No enterprise, no matter how small or benign, will be safe from attack in the future, with an estimated 250,000 site breaches reported in the last few years including- EMC's RSA Security unit, the Public Broadcaster PBS, Sony's PlayStation network, Apple administration password database, the International Monetary Fund, South Korea's largest banks, the Spanish Police, US Senate, Texas Police Department, the CIA, Turkish and Malaysian governments, Google's Gmail, the Nokia forum site and Citibank's Credit Card accounts.
In the latest Norton Cybercrime Report, it was reported that breaches of various types claimed 431 million adult victims last year, with 73% of adults in the US alone incurring estimated financial losses of $US140 billion. As a criminal activity, cyber incursion is now almost as lucrative as the illegal drug trade. The total cost last year, including lost productivity and direct cash losses resulting from cyber attacks associated with viruses, malware and identity theft is estimated at $US 388 billion.
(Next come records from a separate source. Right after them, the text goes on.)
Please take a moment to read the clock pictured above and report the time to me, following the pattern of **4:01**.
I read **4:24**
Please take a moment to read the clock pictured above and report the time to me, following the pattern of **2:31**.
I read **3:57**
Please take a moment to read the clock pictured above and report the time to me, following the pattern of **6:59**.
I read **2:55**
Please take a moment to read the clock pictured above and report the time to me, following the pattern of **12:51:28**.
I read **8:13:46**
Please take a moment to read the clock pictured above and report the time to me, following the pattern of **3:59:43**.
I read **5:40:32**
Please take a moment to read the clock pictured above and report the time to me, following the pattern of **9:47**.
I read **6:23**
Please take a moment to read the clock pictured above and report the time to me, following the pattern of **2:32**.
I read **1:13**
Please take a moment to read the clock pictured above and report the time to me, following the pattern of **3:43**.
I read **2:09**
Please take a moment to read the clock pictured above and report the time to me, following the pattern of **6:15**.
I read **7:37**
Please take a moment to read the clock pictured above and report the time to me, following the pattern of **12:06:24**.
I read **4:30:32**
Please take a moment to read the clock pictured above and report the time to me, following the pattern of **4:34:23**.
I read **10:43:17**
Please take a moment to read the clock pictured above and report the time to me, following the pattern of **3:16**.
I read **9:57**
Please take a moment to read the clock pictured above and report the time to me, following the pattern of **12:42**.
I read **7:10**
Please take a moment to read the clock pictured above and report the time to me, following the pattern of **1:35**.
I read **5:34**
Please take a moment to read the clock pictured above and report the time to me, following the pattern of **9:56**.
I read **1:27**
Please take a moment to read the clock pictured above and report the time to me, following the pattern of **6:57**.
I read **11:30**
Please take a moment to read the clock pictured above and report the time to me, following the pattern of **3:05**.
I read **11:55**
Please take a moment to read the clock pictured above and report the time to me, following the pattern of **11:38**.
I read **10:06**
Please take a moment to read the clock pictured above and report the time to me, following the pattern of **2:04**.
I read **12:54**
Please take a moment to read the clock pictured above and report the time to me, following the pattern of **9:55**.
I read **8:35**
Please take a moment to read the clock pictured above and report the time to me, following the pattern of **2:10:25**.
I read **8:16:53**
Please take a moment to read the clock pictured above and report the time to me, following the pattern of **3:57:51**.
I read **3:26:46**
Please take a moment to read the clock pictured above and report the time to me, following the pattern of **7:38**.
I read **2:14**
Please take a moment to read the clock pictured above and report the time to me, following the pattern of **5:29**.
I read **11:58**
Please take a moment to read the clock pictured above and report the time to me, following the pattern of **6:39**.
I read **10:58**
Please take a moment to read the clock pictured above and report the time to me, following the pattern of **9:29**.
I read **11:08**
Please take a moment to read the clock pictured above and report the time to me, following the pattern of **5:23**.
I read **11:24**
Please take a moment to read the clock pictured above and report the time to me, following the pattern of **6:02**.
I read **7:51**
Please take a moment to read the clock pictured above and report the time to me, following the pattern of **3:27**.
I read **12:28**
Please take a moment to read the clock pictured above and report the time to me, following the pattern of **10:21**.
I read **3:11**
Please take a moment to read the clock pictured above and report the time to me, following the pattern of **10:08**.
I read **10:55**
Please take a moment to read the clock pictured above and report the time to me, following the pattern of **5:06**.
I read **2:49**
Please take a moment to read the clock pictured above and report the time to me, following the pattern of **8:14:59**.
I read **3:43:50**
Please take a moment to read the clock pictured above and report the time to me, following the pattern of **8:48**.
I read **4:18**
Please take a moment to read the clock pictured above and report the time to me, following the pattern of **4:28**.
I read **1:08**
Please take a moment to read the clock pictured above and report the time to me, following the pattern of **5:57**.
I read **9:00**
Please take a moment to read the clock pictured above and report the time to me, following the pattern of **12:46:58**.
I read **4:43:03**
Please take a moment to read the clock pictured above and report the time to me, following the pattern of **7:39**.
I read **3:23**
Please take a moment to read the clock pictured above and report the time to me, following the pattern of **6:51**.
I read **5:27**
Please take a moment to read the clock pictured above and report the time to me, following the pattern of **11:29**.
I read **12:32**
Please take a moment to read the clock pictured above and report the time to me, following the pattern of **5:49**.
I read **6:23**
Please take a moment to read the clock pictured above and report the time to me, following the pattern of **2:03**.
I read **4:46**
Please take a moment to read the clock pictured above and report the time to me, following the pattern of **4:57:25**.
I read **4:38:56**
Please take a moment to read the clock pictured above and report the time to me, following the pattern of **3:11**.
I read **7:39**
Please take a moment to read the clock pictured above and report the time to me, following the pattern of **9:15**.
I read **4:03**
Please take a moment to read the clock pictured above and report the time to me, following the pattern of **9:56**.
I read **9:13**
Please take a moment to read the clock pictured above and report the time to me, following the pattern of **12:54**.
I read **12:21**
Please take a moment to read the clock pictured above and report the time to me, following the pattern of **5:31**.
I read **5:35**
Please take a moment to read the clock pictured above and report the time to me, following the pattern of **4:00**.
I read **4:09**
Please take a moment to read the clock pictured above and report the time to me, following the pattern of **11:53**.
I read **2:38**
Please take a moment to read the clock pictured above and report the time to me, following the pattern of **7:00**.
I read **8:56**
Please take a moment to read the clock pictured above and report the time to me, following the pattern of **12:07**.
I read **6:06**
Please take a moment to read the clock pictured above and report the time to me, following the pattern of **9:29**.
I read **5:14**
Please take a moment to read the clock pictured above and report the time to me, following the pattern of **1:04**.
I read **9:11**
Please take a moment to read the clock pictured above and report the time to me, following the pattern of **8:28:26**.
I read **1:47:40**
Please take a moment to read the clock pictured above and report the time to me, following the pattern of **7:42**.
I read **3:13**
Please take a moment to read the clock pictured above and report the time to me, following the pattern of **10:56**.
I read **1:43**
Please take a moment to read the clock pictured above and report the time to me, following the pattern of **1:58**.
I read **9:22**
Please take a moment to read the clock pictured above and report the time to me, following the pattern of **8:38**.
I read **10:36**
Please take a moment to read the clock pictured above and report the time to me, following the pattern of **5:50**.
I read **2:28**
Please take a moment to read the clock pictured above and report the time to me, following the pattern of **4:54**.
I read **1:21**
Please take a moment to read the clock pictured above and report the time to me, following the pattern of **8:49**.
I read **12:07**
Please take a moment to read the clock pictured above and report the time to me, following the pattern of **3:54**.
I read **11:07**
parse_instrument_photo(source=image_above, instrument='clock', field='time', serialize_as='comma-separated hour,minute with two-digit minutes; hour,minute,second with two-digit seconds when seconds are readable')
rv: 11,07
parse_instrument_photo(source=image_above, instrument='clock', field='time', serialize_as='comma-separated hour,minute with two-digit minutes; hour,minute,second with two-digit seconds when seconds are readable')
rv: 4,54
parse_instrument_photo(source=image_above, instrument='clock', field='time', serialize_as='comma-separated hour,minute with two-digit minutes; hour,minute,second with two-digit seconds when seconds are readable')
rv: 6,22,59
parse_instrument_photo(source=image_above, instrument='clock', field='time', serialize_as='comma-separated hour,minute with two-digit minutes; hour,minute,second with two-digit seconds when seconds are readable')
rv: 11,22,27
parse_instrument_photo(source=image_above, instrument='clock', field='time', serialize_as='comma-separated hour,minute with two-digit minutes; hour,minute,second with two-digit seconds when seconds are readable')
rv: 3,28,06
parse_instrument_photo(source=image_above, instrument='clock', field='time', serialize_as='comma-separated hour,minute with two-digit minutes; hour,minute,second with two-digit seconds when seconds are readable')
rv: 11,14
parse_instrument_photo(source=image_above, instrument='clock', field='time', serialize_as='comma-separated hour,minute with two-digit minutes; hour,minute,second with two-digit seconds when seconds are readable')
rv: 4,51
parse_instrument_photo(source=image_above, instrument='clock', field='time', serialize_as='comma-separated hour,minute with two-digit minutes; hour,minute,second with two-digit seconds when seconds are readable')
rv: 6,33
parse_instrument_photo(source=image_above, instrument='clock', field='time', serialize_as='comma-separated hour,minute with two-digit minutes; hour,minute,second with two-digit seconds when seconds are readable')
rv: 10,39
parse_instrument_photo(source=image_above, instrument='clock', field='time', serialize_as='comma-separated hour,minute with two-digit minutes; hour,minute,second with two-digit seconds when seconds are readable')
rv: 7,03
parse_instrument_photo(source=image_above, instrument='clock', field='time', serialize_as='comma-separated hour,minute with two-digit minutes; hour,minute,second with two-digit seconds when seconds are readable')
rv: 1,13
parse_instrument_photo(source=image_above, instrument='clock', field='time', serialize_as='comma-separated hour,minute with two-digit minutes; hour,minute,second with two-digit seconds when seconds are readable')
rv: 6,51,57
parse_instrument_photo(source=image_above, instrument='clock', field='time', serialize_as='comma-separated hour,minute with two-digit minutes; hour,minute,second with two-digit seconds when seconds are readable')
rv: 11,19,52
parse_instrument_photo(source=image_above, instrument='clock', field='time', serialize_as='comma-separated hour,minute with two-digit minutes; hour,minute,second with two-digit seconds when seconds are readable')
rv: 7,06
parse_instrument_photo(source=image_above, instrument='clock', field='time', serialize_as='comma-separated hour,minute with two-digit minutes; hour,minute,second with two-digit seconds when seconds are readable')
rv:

The security firm McAfee report listed a range of cybercrime technologies deployed including- denial of service attacks, malware, spam, phishing, social site engineering, mobile phone viruses, botnets and phone sms Trojan messages. Also more recently, hacking drones- remote controlled aerial vehicles which can automatically detect and compromise wireless networks, by locating a weak spot in a corporate internet connection have been developed. To make matters worse, the first flaws in the advanced encryption standard used for internet banking and financial transactions as well as Government secure transmission, have been discovered.
But most worrying, security experts from McAfee have now discovered the biggest series of cyber attacks to date, involving infiltration of the networks of 72 organisations around the world including- the UN, the governments of the US, Taiwan, India, South Korea, Vietnam and Canada, ASEAN, the International Olympic committee and an array of companies from defence contractors to high-tech enterprises including Google- with most of the victims unaware of the breaches.
This represents a massive loss of economic advantage- possibly the biggest transfer of IP wealth in history. Currently every company in every industry of significant size, with valuable IP, contracts or trade secrets is potentially under attack and this will inevitably extend to smaller organisations such as strategic hi-tech start-ups in the future. At the national level it involves exposure of sensitive state secrets including- policy intentions and decisions covering all levels and functions of Government such as trade, defence and industry policy.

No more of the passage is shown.